• **YOUR GOAL**
For the word "zero", state how many lines of the data include it. Respond with the number only.

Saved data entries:
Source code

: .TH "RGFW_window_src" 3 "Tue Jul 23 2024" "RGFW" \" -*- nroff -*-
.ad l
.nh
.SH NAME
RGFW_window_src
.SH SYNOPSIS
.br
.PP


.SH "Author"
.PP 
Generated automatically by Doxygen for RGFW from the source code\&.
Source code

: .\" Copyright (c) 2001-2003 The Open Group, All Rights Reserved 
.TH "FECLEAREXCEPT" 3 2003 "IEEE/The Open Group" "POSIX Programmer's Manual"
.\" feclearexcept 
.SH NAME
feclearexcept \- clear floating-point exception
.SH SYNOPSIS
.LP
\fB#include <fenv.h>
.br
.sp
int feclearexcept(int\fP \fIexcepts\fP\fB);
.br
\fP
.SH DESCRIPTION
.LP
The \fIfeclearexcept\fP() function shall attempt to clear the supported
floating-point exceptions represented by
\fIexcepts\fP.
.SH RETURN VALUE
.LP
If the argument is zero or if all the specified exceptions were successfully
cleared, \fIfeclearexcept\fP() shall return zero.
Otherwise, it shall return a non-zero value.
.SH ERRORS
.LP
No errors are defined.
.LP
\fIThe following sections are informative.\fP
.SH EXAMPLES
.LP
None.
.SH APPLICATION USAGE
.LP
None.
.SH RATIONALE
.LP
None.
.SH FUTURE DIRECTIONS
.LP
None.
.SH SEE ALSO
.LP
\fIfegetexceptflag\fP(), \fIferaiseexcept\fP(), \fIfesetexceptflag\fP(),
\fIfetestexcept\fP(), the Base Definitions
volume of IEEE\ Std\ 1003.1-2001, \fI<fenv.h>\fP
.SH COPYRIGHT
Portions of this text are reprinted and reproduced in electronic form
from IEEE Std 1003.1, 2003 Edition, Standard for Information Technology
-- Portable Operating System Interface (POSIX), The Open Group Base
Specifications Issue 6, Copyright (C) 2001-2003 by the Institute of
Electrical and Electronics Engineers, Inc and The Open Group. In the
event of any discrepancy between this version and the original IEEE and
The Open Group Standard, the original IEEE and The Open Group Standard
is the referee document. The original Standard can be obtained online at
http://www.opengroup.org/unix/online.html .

• **RESULT FOR THIS TASK**
3